Intuitively, I know the math is all about calories in and calories burned. But the hard truth is I can no longer out-train a bad diet. And what’s more: I don’t eat that poorly. I don’t drink soda. I don’t even drink that much alcohol.

I find myself back where I don’t like to be. In sort of a desperation to trim up. So, I’ll go big for a while. Track the calories. Hire the personal trainer. Sign up for a race. Hit it hard for a while, but then regress. And it’s with the regression come the lowest lows.

Believe me: I'm a huge advocate of positive self-talk. I understand its power.

A guy I went to middle school with is a mental coach for elite athletes. Like, top of their game, Superbowl-winning quarterbacks. He says that negative thoughts about yourself are more damaging than you can imagine. And negative self-talk? Actually saying the words you’re thinking about yourself out loud to yourself? Well, that’s not just worse, but exponentially worse.

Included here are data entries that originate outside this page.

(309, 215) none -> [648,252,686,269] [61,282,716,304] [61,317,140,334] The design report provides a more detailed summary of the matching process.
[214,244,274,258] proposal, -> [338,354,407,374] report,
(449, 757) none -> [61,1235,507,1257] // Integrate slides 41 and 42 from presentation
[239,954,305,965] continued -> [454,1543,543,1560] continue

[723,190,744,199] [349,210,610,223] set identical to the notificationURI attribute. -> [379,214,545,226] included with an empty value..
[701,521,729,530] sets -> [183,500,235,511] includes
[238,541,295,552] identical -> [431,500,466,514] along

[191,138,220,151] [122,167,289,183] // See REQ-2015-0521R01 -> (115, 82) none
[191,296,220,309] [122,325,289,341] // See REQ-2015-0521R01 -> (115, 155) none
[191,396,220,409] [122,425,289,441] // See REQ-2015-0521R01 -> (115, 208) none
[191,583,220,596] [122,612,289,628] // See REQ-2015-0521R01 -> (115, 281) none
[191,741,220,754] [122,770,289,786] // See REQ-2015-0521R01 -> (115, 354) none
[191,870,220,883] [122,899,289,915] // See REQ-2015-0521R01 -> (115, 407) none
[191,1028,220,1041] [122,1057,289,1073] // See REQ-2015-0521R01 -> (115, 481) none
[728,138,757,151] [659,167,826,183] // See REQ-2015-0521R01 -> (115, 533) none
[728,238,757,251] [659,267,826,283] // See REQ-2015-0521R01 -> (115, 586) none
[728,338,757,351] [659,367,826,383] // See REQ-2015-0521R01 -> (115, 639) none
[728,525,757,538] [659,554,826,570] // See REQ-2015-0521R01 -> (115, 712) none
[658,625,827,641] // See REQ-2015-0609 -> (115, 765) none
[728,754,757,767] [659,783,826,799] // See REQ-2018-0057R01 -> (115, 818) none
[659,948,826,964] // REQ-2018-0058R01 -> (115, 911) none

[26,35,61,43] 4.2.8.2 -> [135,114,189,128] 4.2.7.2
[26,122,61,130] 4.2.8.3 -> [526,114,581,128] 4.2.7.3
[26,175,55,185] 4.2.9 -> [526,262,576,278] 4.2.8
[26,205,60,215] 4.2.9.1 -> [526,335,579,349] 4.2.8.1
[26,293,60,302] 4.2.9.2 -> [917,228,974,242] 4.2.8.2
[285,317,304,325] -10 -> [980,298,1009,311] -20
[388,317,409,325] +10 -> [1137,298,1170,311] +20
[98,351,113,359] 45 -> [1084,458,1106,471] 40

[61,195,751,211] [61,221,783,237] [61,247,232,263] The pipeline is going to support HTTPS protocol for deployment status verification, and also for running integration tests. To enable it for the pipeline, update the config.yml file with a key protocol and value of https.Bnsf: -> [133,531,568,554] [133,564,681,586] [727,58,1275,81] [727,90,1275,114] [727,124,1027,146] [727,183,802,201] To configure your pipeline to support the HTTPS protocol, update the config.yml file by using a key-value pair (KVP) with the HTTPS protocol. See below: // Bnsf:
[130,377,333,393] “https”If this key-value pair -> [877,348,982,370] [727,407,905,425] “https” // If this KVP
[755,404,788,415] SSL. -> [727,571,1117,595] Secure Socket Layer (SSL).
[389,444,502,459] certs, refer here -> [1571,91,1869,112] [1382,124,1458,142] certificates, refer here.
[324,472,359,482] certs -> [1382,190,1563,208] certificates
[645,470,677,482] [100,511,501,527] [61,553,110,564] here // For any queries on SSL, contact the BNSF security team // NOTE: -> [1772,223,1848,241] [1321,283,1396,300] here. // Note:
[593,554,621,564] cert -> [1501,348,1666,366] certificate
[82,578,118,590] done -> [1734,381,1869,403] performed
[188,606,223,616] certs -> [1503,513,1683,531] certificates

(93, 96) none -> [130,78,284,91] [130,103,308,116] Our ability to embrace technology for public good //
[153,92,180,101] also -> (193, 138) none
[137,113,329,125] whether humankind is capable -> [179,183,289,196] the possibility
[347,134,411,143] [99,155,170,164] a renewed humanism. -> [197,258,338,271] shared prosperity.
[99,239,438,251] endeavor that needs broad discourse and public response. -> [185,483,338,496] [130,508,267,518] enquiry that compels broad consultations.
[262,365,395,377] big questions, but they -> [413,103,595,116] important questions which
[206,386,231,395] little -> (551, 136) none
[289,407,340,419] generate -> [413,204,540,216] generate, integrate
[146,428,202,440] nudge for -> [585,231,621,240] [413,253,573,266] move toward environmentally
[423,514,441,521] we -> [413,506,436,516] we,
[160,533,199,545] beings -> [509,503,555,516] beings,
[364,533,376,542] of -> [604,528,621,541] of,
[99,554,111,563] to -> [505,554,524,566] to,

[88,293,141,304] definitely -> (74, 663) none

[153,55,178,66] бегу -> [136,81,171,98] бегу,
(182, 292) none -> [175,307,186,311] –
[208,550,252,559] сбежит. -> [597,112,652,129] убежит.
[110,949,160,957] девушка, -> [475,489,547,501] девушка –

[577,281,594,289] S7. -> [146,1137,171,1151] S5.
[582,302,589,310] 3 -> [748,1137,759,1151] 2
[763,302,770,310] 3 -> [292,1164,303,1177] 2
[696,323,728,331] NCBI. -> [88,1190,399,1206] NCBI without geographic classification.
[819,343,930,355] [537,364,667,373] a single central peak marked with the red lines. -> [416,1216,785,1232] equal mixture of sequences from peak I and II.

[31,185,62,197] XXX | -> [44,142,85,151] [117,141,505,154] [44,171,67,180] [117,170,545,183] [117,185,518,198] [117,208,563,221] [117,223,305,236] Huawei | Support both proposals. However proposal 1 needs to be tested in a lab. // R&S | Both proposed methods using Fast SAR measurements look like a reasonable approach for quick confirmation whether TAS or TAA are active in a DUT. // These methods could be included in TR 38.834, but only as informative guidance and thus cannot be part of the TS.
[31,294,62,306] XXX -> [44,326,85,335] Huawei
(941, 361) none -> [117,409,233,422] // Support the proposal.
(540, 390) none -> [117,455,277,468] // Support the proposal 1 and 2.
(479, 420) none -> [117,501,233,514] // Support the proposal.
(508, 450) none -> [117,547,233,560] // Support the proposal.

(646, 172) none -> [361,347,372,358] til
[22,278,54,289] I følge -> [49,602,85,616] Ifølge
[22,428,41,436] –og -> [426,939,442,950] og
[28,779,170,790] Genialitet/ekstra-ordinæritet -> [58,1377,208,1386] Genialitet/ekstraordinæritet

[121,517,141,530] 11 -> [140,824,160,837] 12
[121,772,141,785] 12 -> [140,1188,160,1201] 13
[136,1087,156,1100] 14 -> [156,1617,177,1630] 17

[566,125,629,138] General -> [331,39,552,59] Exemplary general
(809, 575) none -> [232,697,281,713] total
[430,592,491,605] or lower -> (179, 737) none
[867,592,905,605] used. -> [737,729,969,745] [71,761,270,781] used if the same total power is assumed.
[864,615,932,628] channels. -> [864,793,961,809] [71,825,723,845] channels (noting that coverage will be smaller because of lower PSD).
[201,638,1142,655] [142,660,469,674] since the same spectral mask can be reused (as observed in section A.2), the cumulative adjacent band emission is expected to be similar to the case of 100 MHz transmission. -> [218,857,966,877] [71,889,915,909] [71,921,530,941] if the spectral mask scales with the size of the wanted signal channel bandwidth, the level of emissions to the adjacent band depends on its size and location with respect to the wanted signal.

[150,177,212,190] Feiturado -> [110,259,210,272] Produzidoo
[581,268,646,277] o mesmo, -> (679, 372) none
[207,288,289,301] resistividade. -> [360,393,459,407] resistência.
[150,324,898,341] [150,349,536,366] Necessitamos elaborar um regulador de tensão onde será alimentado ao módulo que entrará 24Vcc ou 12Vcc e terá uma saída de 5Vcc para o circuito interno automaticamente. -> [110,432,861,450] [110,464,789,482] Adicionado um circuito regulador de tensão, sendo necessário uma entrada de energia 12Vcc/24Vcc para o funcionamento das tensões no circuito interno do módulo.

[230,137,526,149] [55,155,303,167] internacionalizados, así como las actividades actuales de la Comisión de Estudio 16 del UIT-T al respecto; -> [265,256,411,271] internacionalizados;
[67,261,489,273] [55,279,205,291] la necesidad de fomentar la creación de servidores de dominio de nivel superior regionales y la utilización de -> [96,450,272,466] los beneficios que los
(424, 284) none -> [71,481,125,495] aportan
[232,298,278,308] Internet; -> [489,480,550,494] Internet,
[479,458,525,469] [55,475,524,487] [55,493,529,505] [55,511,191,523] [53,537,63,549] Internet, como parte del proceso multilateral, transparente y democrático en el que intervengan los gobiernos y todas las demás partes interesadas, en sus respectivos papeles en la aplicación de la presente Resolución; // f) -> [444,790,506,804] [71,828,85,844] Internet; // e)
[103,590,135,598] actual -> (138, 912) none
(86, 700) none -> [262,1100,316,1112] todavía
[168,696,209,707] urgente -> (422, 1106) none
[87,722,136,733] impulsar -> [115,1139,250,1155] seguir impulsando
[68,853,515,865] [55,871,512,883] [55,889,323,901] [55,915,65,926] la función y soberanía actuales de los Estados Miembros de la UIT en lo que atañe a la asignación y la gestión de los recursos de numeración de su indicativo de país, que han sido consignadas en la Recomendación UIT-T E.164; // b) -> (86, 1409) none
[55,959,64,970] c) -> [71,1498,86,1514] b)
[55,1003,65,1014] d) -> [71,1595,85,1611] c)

I’m not sharing this because I’m fishing for compliments. Or seeking approval from anyone.

I’m sharing because I think some of you can relate, and you need to hear this.

I’m sharing because even when we know how to treat ourselves the right way, many of us don’t. We give grace freely to others. We look past their imperfections. We see the good.

But we don’t do that with ourselves. Many times, we’re our own toughest critics.

If someone talked to you the way you talk to yourself, would you be friends with that person? Probably not.

I’m sharing because I’ve spent years working on my mindset. I even coach career women on their mindset.

But I’m also human. And sometimes I slip up.

And sometimes, you will, too. When that happens, be kind to yourself. Forgive yourself. Then, redirect your thoughts. Learn to appreciate the goodness of your body. Understand how strong and beautiful it is…even with the imperfections. Or especially with the imperfections.

Learn to show up as your own biggest cheerleader.

When you catch yourself struggling with the jiggle of your thighs, remind yourself how many miles they’ve carried you.

When you find yourself frustrated with the inability to lose the fat around your middle, remind yourself about your strong core. Maybe even that you grew a whole human in there. Or several little babies over the years.

When you’re fixating on your chicken arms or your flabby triceps, remind yourself how those arms have comforted others during their suffering.

You are a beautiful, perfectly imperfect person. Love yourself. Love your body. Even when it’s not in tip-top shape. Especially when it’s not in tip-top shape.